Bu kadar büyük bir kitlenin barınma, beslenme, ulaşım, ve sosyal-kültürel yaşam alanları ihtiyaçlarını karşılamaya yönelik hizmet sektörlerini oluşturmak lazım. Yatırımcıları özendiren cazip imkanlar, altyapılar sunulmalı.
Yani para kazanılmayı bekliyor…
Yok kimse tınlamıyor, umurlarında değil.
Valinin gündemi başka, belediye başkanı kayıp…Halkımız hiçbir şey olmamış ve de olmayacak gibi huşu içinde. Umarsız kalabalık hali…

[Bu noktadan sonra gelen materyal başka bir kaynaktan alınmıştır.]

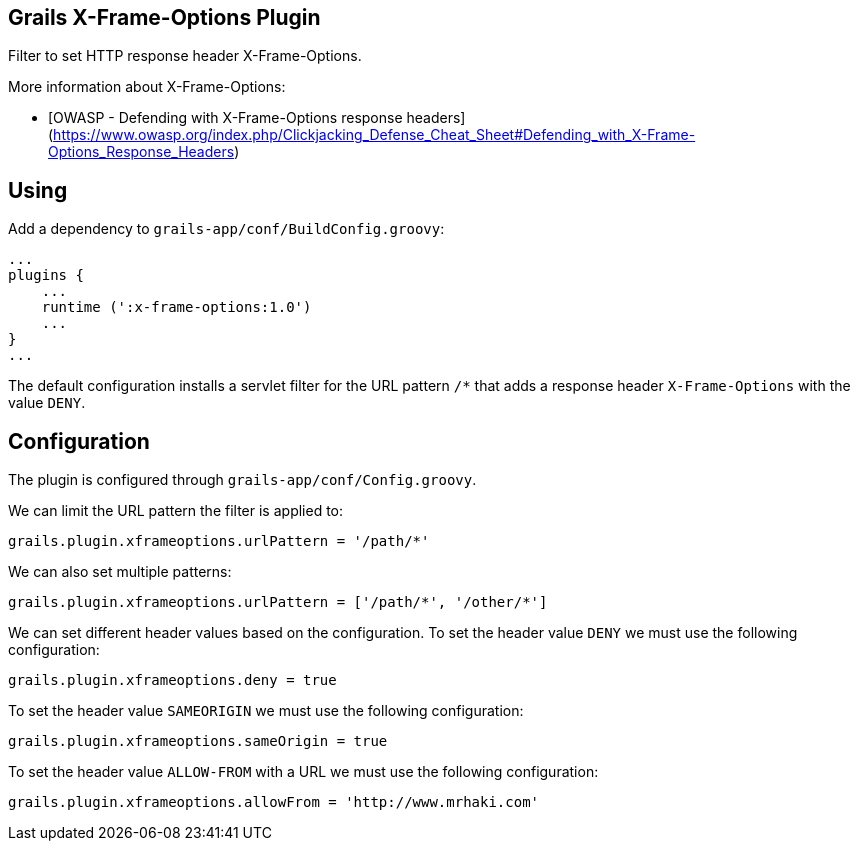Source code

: == Grails X-Frame-Options Plugin

Filter to set HTTP response header X-Frame-Options.

More information about X-Frame-Options:

* [OWASP - Defending with X-Frame-Options response headers](https://www.owasp.org/index.php/Clickjacking_Defense_Cheat_Sheet#Defending_with_X-Frame-Options_Response_Headers)

== Using

Add a dependency to `grails-app/conf/BuildConfig.groovy`:

----
...
plugins {
    ...
    runtime (':x-frame-options:1.0')
    ...
}
...
----

The default configuration installs a servlet filter for the URL pattern `/*` that adds a response
header `X-Frame-Options` with the value `DENY`.

== Configuration

The plugin is configured through `grails-app/conf/Config.groovy`.

We can limit the URL pattern the filter is applied to:

----
grails.plugin.xframeoptions.urlPattern = '/path/*'
----

We can also set multiple patterns:

----
grails.plugin.xframeoptions.urlPattern = ['/path/*', '/other/*']
----

We can set different header values based on the configuration.
To set the header value `DENY` we must use the following configuration:

----
grails.plugin.xframeoptions.deny = true
----

To set the header value `SAMEORIGIN` we must use the following configuration:

----
grails.plugin.xframeoptions.sameOrigin = true
----

To set the header value `ALLOW-FROM` with a URL we must use the following configuration:

----
grails.plugin.xframeoptions.allowFrom = 'http://www.mrhaki.com'
----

El cepte ıslık çalmaya, tenekeye tekme atmaya devam
Uyarıyorum…Bu günlerimiz gene iyi, asıl yaşayacağımız kötüler geride…İş işten geçmeden hala yapılacak bir şeyler var, yapmalıyız.
Kurtuluşumuz kendi elimizde. İşsizlik ve daha pek çok kötü gerçeği değiştirmek mümkün.
Mehdi veya Godot'yu beklemeyin. Çünkü gelmeyecekler.